== Dataset records ==

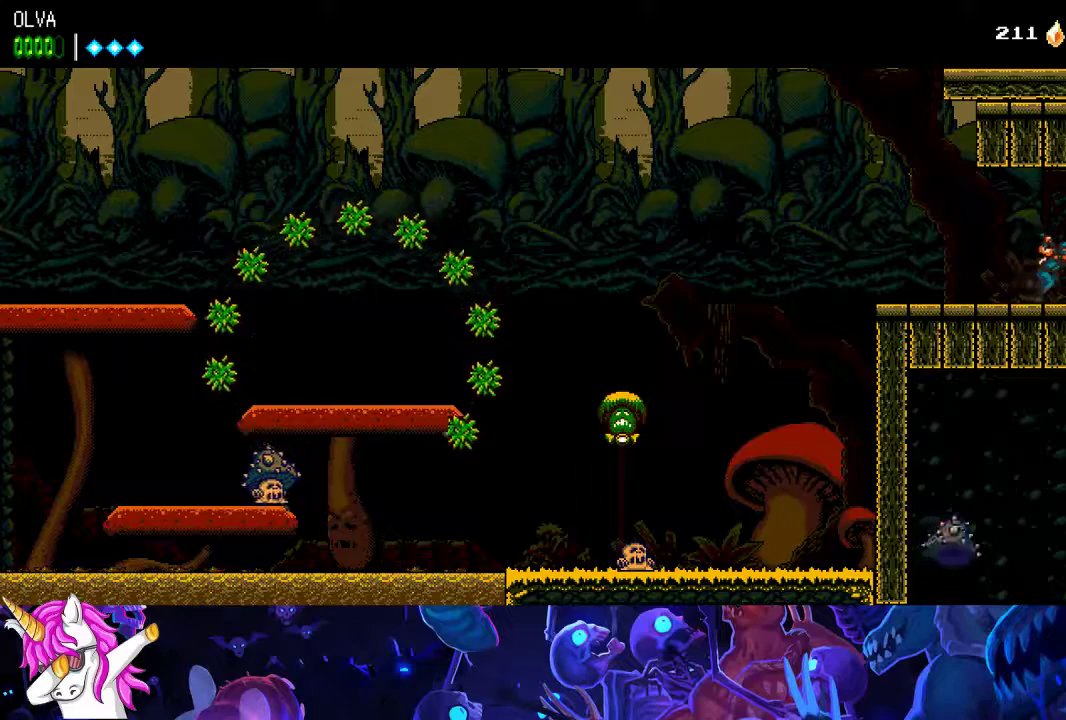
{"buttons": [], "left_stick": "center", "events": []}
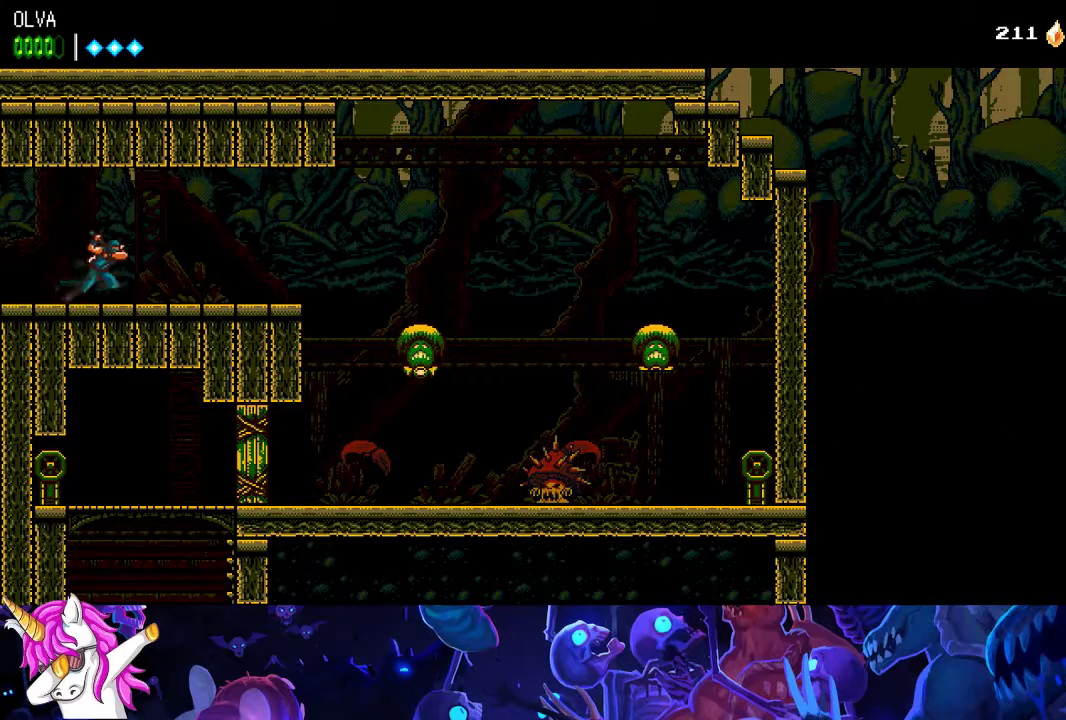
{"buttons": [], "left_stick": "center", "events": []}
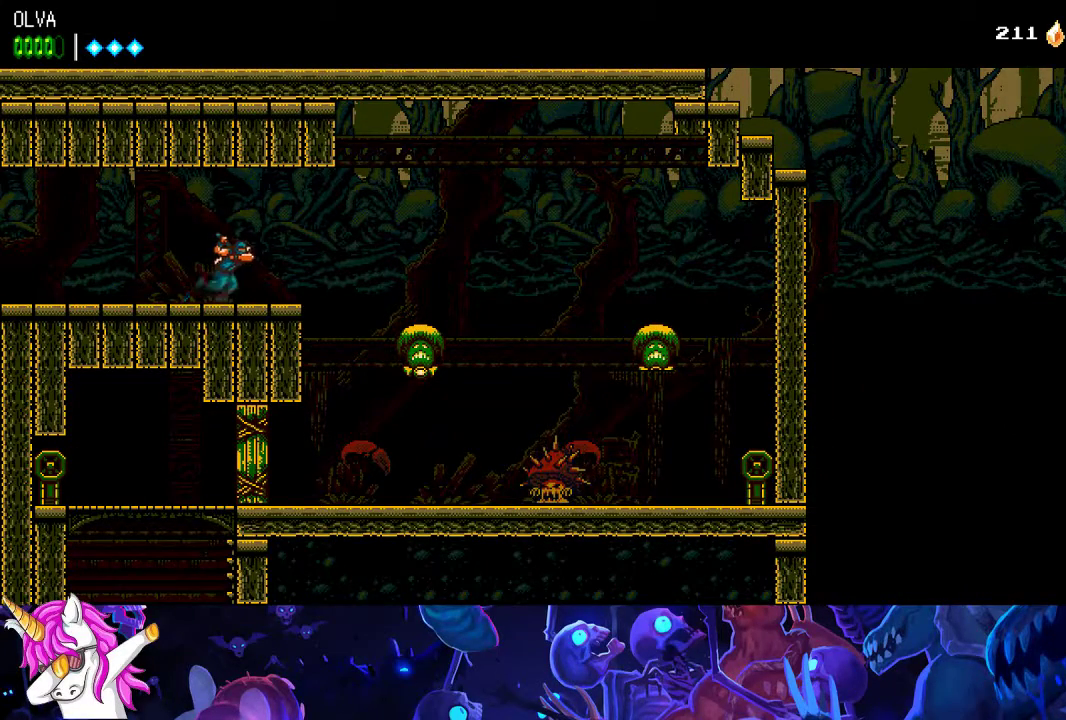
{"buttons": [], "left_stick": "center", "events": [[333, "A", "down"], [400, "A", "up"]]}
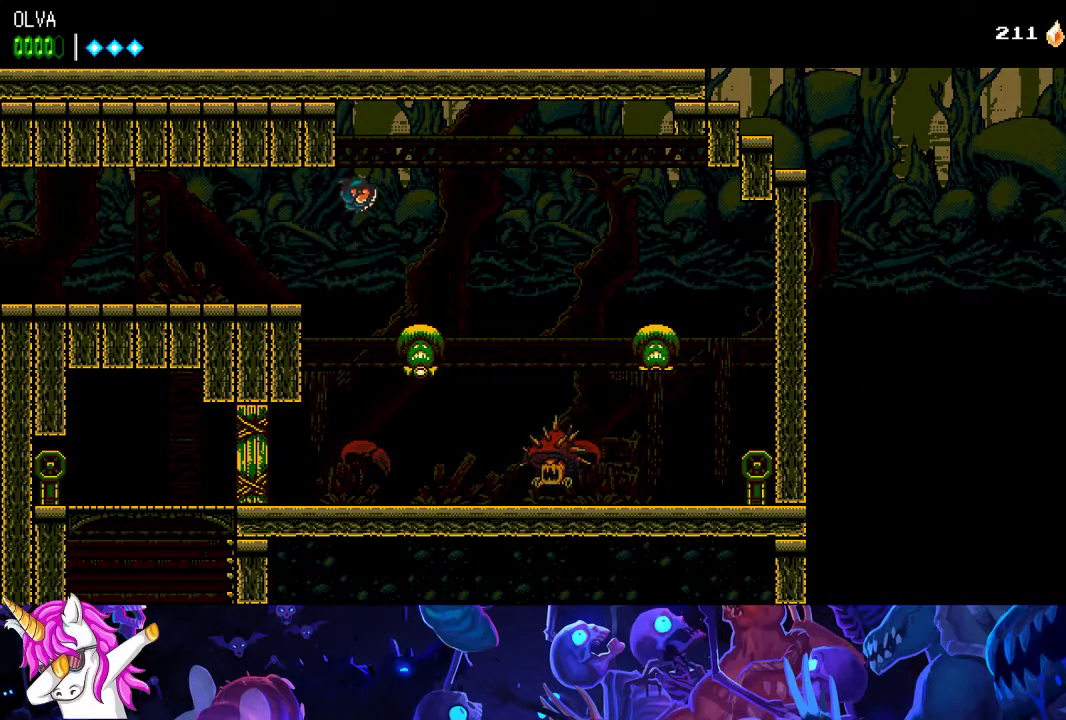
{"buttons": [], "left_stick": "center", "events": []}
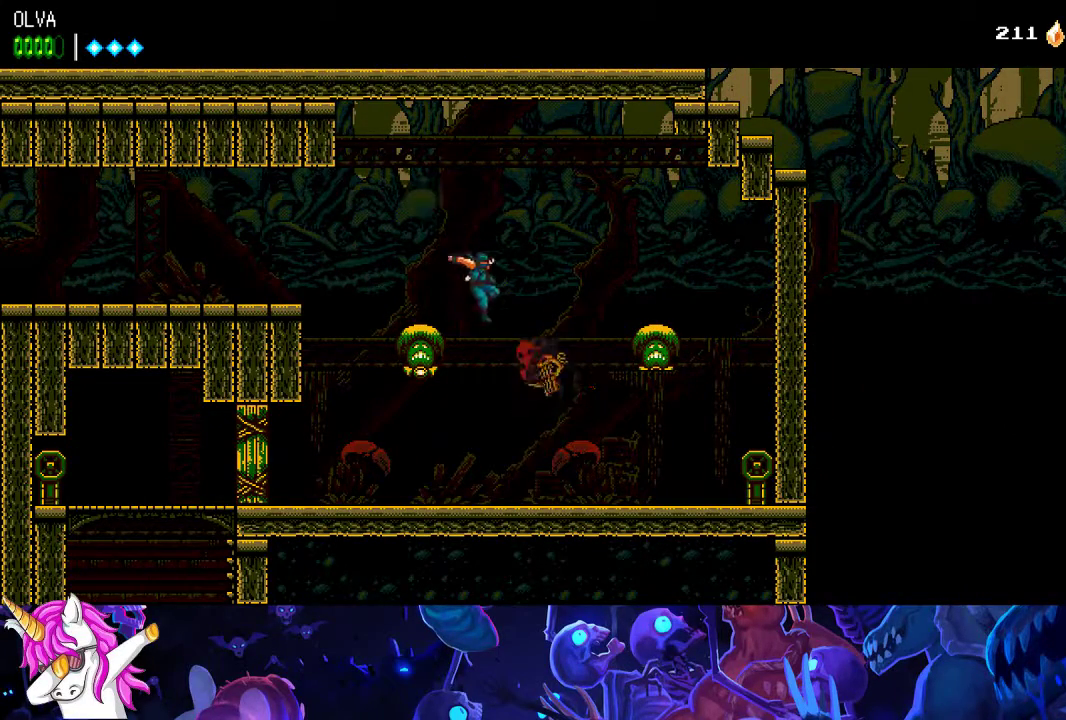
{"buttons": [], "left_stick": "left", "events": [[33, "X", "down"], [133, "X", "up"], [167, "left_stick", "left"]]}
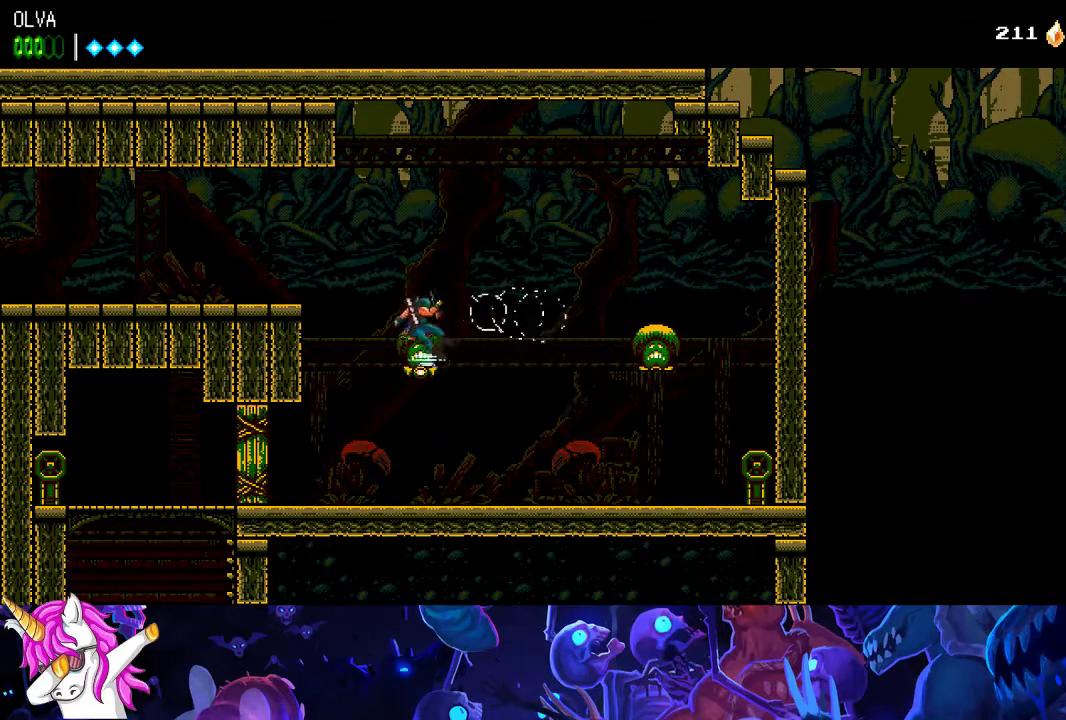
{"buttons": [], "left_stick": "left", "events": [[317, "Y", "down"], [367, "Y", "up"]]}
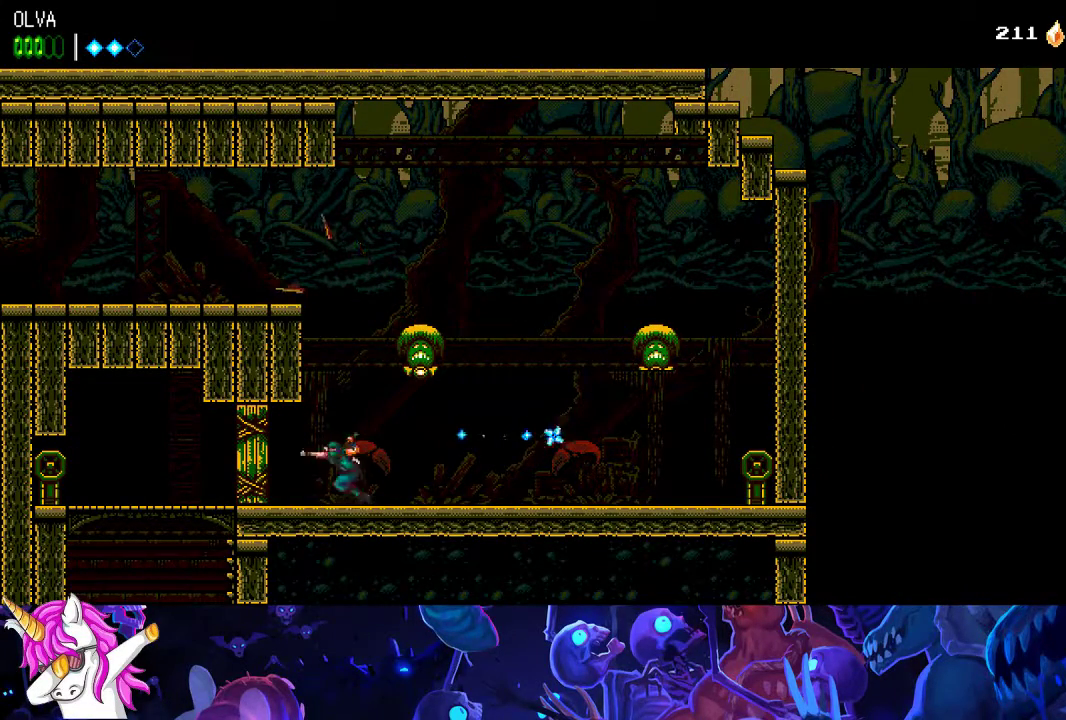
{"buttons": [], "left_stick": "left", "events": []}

===

*Work required*
From the listing above, copy every line where the string "down" is found.

*Your solution*
{"buttons": [], "left_stick": "center", "events": [[333, "A", "down"], [400, "A", "up"]]}
{"buttons": [], "left_stick": "left", "events": [[33, "X", "down"], [133, "X", "up"], [167, "left_stick", "left"]]}
{"buttons": [], "left_stick": "left", "events": [[317, "Y", "down"], [367, "Y", "up"]]}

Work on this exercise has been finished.